WORK TO BE COMPLETED = Copy out each line of the data that holds the string "medicijnen".

DATASET ENTRIES =
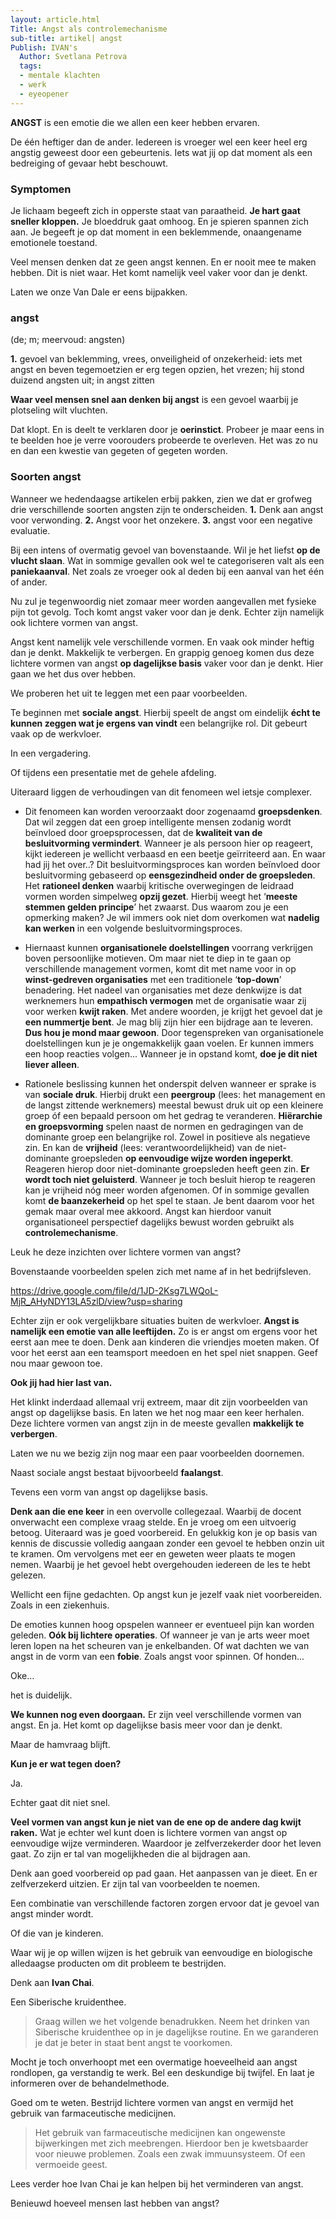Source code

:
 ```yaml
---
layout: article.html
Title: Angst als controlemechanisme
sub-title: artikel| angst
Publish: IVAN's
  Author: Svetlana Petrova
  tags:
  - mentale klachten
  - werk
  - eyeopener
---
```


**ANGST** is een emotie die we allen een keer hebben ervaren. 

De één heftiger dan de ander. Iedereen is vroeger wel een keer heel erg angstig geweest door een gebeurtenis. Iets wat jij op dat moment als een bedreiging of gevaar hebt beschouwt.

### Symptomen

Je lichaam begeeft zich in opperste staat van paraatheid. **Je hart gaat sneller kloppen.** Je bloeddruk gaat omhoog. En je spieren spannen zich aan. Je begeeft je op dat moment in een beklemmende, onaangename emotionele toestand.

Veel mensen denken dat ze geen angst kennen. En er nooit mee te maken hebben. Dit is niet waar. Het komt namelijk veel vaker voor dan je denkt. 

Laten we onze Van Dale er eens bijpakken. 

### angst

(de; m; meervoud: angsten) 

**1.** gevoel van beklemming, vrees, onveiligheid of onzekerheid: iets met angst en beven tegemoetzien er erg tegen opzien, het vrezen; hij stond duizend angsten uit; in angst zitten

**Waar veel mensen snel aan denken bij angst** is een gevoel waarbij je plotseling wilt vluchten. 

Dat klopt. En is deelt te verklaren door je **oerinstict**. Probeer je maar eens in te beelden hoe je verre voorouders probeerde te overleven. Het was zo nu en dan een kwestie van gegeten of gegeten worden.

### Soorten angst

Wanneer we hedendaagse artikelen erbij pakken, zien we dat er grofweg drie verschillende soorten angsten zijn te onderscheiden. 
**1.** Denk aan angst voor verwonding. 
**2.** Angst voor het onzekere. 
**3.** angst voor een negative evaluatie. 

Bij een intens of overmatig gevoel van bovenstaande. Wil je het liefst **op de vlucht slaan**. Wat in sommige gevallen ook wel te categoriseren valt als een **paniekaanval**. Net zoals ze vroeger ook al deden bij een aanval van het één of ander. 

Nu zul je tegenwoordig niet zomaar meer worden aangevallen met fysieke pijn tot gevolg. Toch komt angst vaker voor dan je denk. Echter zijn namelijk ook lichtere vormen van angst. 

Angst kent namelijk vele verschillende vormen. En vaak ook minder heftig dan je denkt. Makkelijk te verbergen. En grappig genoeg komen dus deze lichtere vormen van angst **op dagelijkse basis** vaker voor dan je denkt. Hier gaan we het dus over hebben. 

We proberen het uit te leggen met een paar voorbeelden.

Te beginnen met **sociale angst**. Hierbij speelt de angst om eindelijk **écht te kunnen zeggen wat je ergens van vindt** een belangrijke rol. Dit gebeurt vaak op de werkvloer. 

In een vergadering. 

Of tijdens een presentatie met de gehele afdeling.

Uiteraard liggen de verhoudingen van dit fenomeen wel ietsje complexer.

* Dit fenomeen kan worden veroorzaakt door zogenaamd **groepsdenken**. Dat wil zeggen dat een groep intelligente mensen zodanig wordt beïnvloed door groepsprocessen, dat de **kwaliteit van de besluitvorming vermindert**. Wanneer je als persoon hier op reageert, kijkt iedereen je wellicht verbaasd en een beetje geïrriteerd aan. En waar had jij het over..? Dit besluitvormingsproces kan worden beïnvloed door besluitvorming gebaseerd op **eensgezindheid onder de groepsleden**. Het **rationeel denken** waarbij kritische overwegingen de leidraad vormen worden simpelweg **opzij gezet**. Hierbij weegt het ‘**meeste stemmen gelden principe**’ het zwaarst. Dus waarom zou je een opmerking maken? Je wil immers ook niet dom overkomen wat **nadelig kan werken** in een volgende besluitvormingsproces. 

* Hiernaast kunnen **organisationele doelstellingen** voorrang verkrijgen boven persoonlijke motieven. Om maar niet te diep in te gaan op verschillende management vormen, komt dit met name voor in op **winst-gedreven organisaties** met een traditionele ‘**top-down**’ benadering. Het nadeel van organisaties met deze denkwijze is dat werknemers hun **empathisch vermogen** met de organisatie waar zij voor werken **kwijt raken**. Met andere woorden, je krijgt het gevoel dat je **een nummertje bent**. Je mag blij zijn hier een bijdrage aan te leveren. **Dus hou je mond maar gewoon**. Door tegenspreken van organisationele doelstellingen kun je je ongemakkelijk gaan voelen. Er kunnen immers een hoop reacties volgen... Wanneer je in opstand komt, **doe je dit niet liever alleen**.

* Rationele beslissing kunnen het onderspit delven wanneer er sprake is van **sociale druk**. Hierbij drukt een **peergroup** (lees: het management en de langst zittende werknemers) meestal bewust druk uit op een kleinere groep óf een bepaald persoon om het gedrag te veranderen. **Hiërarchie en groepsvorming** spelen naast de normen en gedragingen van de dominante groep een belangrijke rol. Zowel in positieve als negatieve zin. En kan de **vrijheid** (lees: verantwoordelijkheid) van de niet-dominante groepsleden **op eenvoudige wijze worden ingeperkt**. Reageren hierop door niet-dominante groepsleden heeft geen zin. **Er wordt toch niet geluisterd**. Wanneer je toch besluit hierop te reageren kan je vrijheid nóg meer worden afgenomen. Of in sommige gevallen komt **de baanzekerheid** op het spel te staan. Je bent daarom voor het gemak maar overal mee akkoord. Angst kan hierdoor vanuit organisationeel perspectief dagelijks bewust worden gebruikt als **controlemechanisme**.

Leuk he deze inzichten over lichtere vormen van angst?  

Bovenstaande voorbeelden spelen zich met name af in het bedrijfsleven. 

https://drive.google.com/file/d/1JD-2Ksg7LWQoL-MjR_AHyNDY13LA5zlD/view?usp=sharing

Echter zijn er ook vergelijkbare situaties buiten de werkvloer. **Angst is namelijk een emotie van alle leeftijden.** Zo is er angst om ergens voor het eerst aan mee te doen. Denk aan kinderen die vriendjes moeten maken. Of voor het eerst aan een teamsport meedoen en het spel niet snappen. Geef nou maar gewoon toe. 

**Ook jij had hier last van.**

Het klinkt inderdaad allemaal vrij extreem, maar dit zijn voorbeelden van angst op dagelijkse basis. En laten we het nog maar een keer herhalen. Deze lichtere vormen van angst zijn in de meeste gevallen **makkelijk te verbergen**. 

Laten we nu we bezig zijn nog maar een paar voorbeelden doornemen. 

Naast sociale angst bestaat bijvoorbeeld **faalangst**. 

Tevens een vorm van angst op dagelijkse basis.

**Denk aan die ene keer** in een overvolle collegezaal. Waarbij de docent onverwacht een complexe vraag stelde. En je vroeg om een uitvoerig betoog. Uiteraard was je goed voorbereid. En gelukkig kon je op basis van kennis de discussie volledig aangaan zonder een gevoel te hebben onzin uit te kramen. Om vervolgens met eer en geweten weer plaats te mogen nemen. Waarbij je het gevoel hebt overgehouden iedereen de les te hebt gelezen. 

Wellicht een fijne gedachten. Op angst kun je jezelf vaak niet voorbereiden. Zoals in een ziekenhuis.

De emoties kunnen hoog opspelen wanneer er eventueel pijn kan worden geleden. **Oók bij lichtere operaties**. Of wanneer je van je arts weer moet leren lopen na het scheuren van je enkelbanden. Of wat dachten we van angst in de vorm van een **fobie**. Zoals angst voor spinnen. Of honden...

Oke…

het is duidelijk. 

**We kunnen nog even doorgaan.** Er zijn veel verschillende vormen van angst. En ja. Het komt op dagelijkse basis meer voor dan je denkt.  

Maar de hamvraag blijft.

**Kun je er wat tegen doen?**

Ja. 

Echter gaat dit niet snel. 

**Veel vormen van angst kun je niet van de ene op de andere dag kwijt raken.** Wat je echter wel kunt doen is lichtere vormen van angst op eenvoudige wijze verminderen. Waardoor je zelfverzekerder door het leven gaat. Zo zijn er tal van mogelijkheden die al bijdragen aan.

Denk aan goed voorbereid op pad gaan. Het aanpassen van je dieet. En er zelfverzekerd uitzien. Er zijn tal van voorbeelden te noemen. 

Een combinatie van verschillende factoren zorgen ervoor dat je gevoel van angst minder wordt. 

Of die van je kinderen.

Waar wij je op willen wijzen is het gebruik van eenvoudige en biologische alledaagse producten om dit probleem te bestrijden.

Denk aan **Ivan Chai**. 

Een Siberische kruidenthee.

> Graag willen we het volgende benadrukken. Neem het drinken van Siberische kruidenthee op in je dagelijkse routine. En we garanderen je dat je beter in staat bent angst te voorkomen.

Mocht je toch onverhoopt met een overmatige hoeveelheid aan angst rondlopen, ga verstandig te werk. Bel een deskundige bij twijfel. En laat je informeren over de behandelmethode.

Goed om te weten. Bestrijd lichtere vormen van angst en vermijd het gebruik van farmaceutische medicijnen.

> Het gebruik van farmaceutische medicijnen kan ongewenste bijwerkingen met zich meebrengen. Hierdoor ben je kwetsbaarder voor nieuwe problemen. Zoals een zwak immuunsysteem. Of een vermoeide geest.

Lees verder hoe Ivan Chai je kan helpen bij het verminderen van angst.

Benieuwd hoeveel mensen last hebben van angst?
==
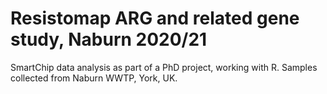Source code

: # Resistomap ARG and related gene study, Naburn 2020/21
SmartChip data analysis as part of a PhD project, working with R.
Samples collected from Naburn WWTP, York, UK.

RESULT OF THE EXERCISE =
Goed om te weten. Bestrijd lichtere vormen van angst en vermijd het gebruik van farmaceutische medicijnen.
> Het gebruik van farmaceutische medicijnen kan ongewenste bijwerkingen met zich meebrengen. Hierdoor ben je kwetsbaarder voor nieuwe problemen. Zoals een zwak immuunsysteem. Of een vermoeide geest.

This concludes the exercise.